Despite having a solid profession to fall back upon and a portfolio of houses to inherit, did William Ford have what the Germans call “wanderlust”? Was it an insatiable thirst for adventure that caused him to leave home and take a perilous voyage to New Zealand, not once, but twice? Or was his motivation more to do with a strong desire to create a better life for his children and take them away from the rough, crime-ridden streets of Wapping? There is also his religious beliefs and charitable character to consider. To become a mathematical instrument maker, he must have had education and a good grasp of mathematics and scientific principles. As a man of science, had he followed the theories of Charles Darwin closely and eschewed traditional religious practice by not having his children baptised? We now know that in the early 1860s, he had become a supporter of the charismatic Anglo-Catholic, Charles Fuge Lowder and his work. Did he change his mind about God and this was the reason why he got his sons baptised? Certainly, he was not unmoved by the poverty and the plight of the children in the streets surrounding his home and wanted to do something positive to help them. It is these glimpses of his character that give William Ford a magnetism that draws me to him even today.

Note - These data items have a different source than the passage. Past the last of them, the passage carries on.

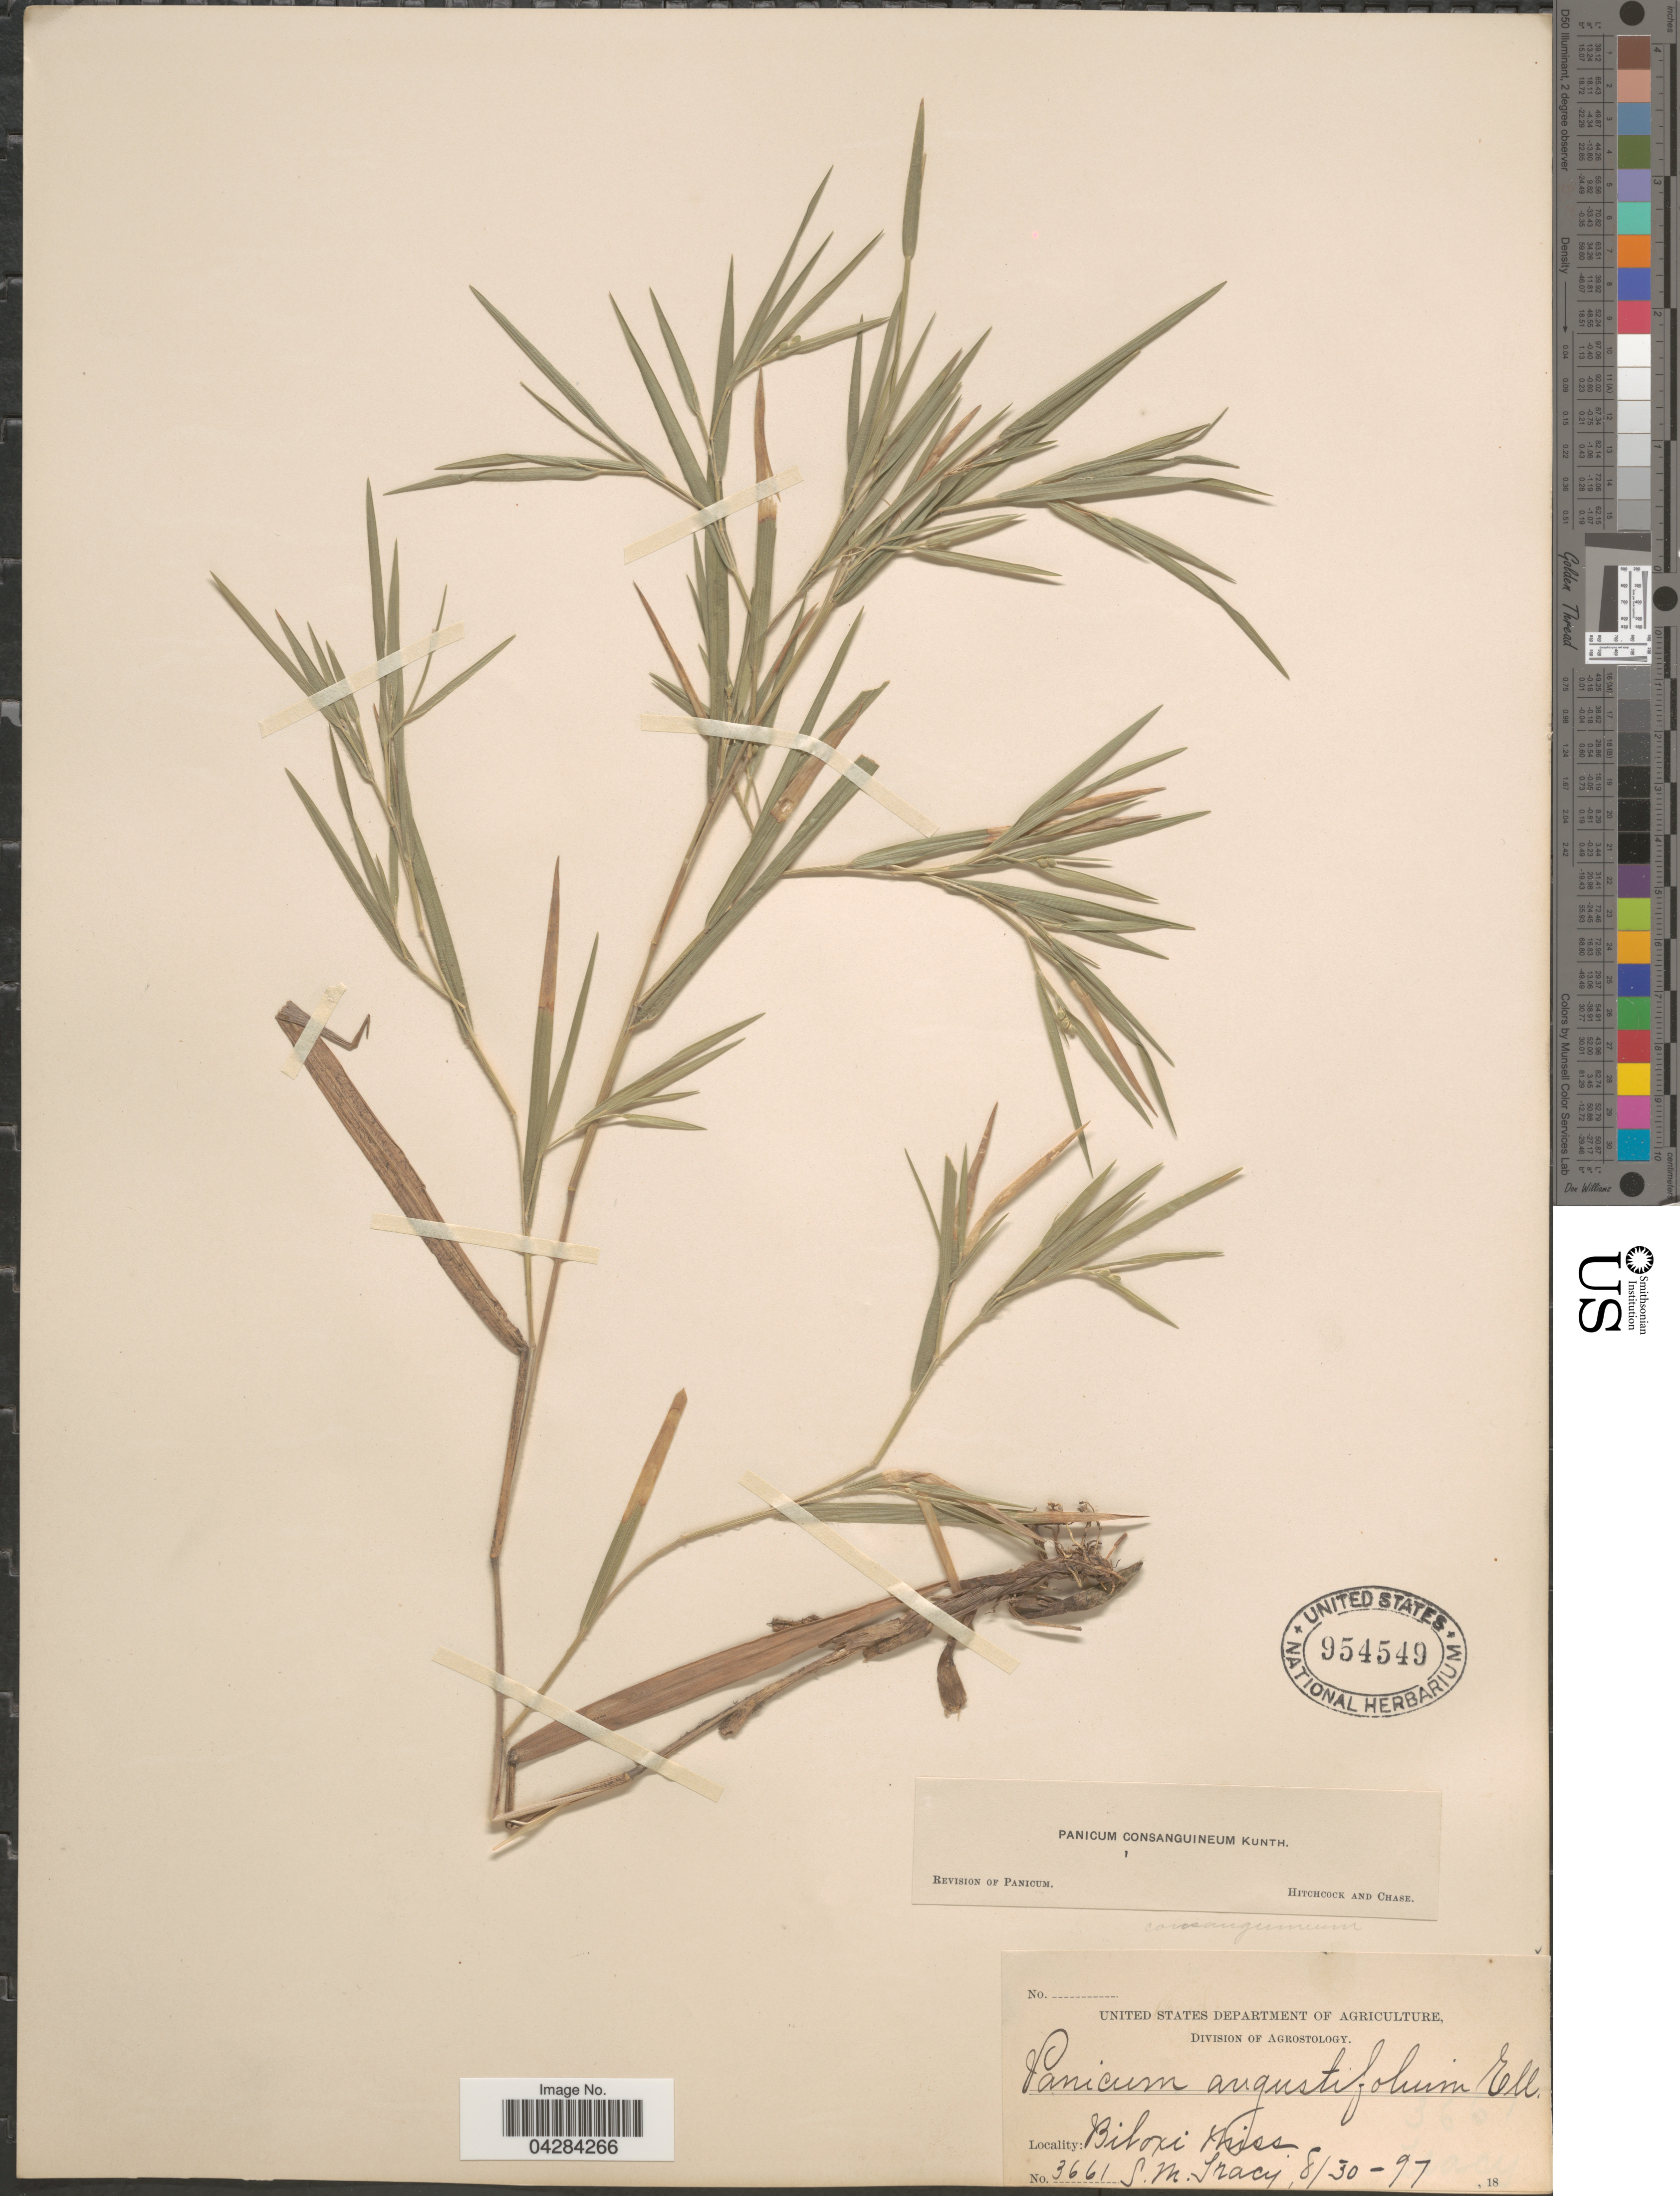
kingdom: Plantae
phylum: Tracheophyta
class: Liliopsida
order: Poales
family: Poaceae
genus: Dichanthelium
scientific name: Dichanthelium oligosanthes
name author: (Schult.) Gould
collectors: S. M. Tracy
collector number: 3661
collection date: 1897-08-30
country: United States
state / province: Mississippi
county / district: Harrison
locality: Biloxi.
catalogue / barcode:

Next time, in Part 3, we will learn more about the voyage of the Captain Cook, the baby that was born, and the new life the family made in New Zealand.

© Judith Batchelor 2020

6 thoughts on “The Tale of the Mathematical Instrument Maker – Part 2

  1. This is a fascinating account. Was William assumed into the crew? His mathematical skills would have been invaluable for navigation. Assisted emigration was also away fo dealing with the increase in the number of people ‘living on the parish’ in the mid nineteenth century and many from rural parishes were sent to a new life down under.
    I look forward to the next installment

    Liked by 1 person

    1. Thanks for you comment. I am glad you enjoyed the story. I think William Ford could well have been assumed into the crew, at least for the Northumberland. He is definitely elusive in this regard. I may never know for certain but part of the appeal of family history is to look at the evidence and try to think about what really happened. A lot of people did take advantage of assisted emigration. There was an agent from the NZ government in London to attract people to the scheme. A lot of emigrants came to NZ at this time from Lancashire after the American Civil War devastated the cotton industry there.